Der Präsident der KMK stellte als Anforderungen an Bildung und Ausbildung heraus, daß informationstechnisches Know-how für die BRD eine wesentliche volkswirtschaftliche Voraussetzung bilde, Der technisch- und sozialökonoinische sowie sozio-kulturelle Entwicklungsstand mit Qualifikationen, Einstellungen und Akzeptanzen gestalten sich zu einer wichtigen Wettbewerbsgröße anderen hochentwickelten Volkswirtschaften gegenüber.

Für den Erwerbstätigen würden zunehmend solche Bildungsvoraussetzungen wichtig, die "Verfolgung, Teilhabe und damit existentielle Bewältigung" technischer und ökonomischer Veränderungen ermöglichten.

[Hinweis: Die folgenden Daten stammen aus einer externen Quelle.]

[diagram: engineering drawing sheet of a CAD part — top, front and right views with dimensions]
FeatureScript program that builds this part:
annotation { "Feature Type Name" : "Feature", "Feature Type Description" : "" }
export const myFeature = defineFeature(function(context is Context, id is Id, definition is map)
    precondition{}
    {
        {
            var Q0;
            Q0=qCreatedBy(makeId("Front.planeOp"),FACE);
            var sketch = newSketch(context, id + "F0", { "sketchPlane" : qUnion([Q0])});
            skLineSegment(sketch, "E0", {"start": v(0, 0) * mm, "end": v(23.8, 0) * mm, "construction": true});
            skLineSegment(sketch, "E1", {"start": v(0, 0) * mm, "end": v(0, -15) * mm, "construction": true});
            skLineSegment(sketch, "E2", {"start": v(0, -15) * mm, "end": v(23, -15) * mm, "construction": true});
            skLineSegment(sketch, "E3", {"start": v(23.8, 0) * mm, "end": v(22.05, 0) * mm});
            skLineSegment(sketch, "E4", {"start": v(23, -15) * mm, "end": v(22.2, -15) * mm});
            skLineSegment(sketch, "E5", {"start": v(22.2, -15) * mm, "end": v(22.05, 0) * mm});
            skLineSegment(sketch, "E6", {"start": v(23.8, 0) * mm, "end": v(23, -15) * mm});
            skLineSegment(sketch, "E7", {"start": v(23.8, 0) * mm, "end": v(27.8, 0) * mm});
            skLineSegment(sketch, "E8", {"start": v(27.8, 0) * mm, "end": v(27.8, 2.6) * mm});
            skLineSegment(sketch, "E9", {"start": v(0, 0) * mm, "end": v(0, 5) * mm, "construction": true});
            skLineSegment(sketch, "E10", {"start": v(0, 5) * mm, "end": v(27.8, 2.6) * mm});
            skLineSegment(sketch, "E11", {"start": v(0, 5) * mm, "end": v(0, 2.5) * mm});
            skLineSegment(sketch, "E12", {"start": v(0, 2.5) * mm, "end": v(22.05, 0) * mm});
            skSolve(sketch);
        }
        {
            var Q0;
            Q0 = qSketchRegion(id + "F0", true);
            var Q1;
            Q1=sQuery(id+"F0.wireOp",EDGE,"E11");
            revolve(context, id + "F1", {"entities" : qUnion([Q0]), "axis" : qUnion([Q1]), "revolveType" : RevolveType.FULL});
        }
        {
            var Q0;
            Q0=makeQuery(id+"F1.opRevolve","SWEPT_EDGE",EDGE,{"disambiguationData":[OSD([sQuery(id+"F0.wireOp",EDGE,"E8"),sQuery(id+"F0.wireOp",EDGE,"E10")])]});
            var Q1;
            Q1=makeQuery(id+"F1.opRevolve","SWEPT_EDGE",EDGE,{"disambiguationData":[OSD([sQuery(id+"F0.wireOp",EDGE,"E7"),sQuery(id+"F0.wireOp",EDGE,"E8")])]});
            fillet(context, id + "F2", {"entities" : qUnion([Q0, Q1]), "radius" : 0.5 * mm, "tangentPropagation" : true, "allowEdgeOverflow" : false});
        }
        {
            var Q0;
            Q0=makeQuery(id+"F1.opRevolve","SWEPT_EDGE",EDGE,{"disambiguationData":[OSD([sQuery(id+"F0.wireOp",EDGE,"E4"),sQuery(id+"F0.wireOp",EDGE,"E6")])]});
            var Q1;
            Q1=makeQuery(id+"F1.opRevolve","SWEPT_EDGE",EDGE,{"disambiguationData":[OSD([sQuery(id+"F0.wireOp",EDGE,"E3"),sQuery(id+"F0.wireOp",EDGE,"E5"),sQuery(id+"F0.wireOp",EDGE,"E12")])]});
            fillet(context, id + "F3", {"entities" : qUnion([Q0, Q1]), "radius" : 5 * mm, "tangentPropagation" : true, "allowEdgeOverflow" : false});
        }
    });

Für den politischen Kontex betonte Oschatz, daß der Willensbildungsprozeß in einer Demokratie "frei zugängliche und umfassende informationen" voraussetze. Dabei käme mit wachsender Informationsmenge und zunehmenden Informationsmöglichkeiten darauf an, den Bürger mit vertraut zu machen und ihn die Beschaffung und Verarbeitung von informationen vorzubereiten.

Referate über didaktische Konzeptionen des Informatikunterrichts in verschiedenen Schultypen und Tutorials zu den Themen wie Auswirkung und Trends der Informatik sowie DV-Anwendungen galten den erwarteten Zielgruppen aus Schule, Wissenschaft, Wirtschaft und Verwaltung.